# Want some l,t,p,o with that burger?



## french fries (Sep 5, 2008)

For the first time today I saw a menu where the burger description was something like:

*Bacon Burger* (1/3lbs angus beef, cheddar, bacon, l,t,p,o)

I had never seen that before and while I didn't have to think too long to understand "l, t", it took me a few more seconds to guess what "p, o" meant.

Just wondering: is that a pretty standard description, or was the restaurant just assuming everyone would know what those initials mean?


----------



## wlong (Aug 2, 2011)

I'm a burger fan and the meaning of the letters popped right out, BUT I would think some people would ask what it means.  It would not be a good description of the toppings IMHO.


----------



## kaiquekuisine (Apr 11, 2013)

Does it stand for lettuce, tomato, pickles and onion <_<.

I eat burgers, kinda standard topping i assume, but it took me 5 seconds to figure it out.

At a restaurant i would confirm what those letters meant, the waiter would most likley respond in a snarky manner, thinking im an idiot for confirming something that seems obvious and would lose his tip... /img/vbsmilies/smilies/rolleyes.gif

I don´t think it´s smart to have that on a menu.
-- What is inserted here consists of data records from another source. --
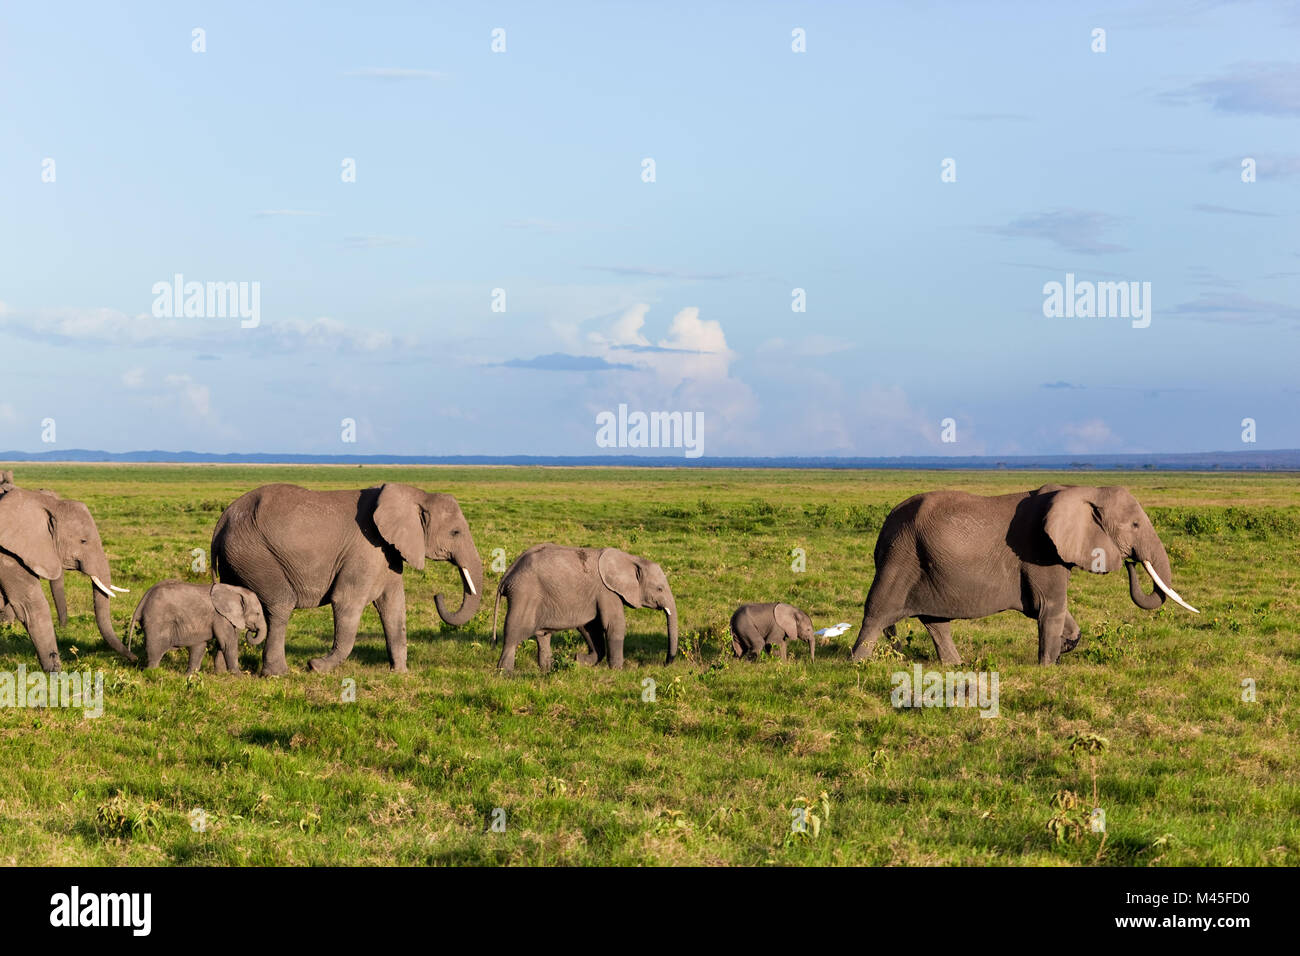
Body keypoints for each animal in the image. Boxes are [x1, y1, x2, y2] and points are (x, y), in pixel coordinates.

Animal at [128, 580, 267, 676]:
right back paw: (151, 673)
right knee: (156, 649)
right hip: (157, 619)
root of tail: (143, 599)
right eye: (257, 613)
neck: (235, 590)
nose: (252, 631)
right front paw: (240, 677)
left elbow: (213, 645)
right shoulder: (220, 616)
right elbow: (228, 643)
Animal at [211, 481, 483, 676]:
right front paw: (317, 667)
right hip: (254, 553)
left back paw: (224, 673)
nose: (439, 595)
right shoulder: (366, 550)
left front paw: (400, 673)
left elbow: (394, 607)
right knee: (281, 604)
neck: (415, 493)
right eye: (455, 532)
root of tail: (223, 520)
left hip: (237, 556)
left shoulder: (387, 552)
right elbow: (346, 602)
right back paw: (278, 674)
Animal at [852, 486, 1196, 665]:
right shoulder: (1041, 550)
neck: (1082, 490)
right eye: (1135, 525)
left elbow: (1051, 610)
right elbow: (1049, 608)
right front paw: (1047, 667)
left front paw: (1065, 646)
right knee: (878, 612)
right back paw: (858, 663)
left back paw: (956, 665)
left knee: (935, 621)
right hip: (901, 556)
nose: (1131, 562)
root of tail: (885, 525)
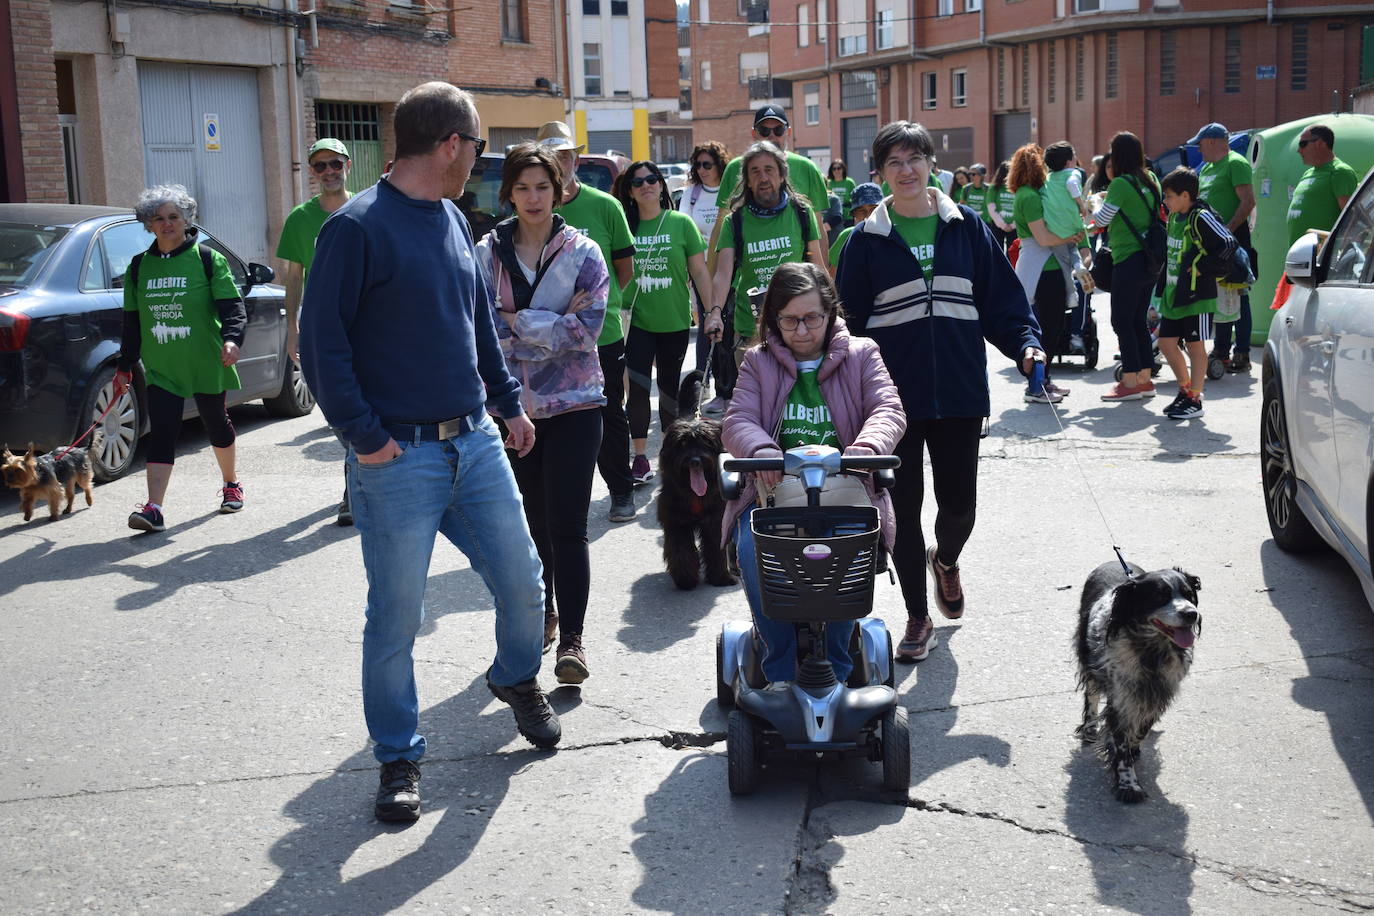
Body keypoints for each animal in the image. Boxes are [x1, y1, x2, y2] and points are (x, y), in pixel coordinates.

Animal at [656, 376, 736, 590]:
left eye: (706, 442)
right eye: (682, 443)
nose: (695, 461)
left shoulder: (716, 520)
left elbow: (716, 548)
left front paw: (720, 577)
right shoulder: (677, 521)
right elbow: (681, 550)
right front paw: (685, 578)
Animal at [1077, 563, 1198, 807]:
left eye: (1189, 594)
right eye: (1160, 596)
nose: (1192, 614)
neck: (1151, 651)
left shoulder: (1155, 697)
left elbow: (1139, 732)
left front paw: (1131, 750)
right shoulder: (1122, 699)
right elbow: (1122, 743)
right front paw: (1128, 784)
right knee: (1091, 693)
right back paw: (1090, 727)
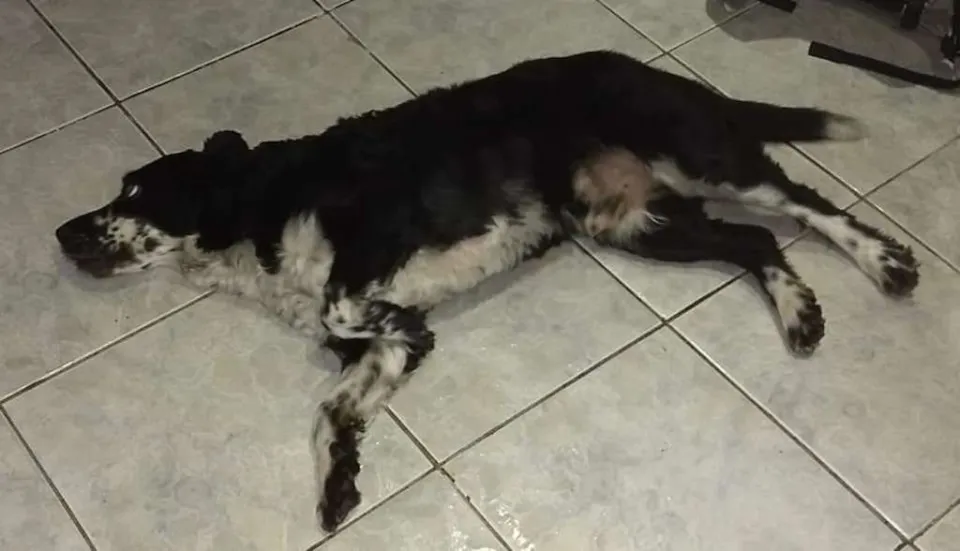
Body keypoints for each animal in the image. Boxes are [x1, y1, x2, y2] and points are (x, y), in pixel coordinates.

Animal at [55, 50, 919, 532]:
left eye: (134, 191)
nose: (61, 233)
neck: (256, 204)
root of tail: (643, 65)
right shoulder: (382, 353)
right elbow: (332, 408)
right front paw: (339, 477)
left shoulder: (378, 230)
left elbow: (348, 305)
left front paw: (387, 315)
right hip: (632, 218)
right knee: (757, 241)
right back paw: (799, 312)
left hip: (698, 158)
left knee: (806, 205)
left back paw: (886, 262)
It would save time, and be more simple just listing the full names of things.


----------



## cerise (Jul 5, 2013)

How about some FF with that? lol I had to think about the _Pi_ckle for a bit.


----------



## pete (Oct 7, 2001)

In the restaurant and catering business, at least at places I've worked, we use that designation quite a bit, but it was always back-of-house talk, not something that was put on a menu.  Mostly used it in catering where LTPO referred to a platter of those condiments placed on a sandwich buffet, as in, "Hey Joe, the buffet is getting hit hard, send out another tray of meat and an LTPO!"


----------



## french fries (Sep 5, 2008)

Pete said:


> In the restaurant and catering business, at least at places I've worked, we use that designation quite a bit, but it was always back-of-house talk, not something that was put on a menu. Mostly used it in catering where LTPO referred to a platter of those condiments placed on a sandwich buffet, as in, "Hey Joe, the buffet is getting hit hard, send out another tray of meat and an LTPO!"


Ah cool I didn't realize it came from the back of house lingo.


----------



## maryb (Mar 21, 2008)

Was actually used at the McDonalds I worked at back in the early 80's, same thing back in the kitchen.


----------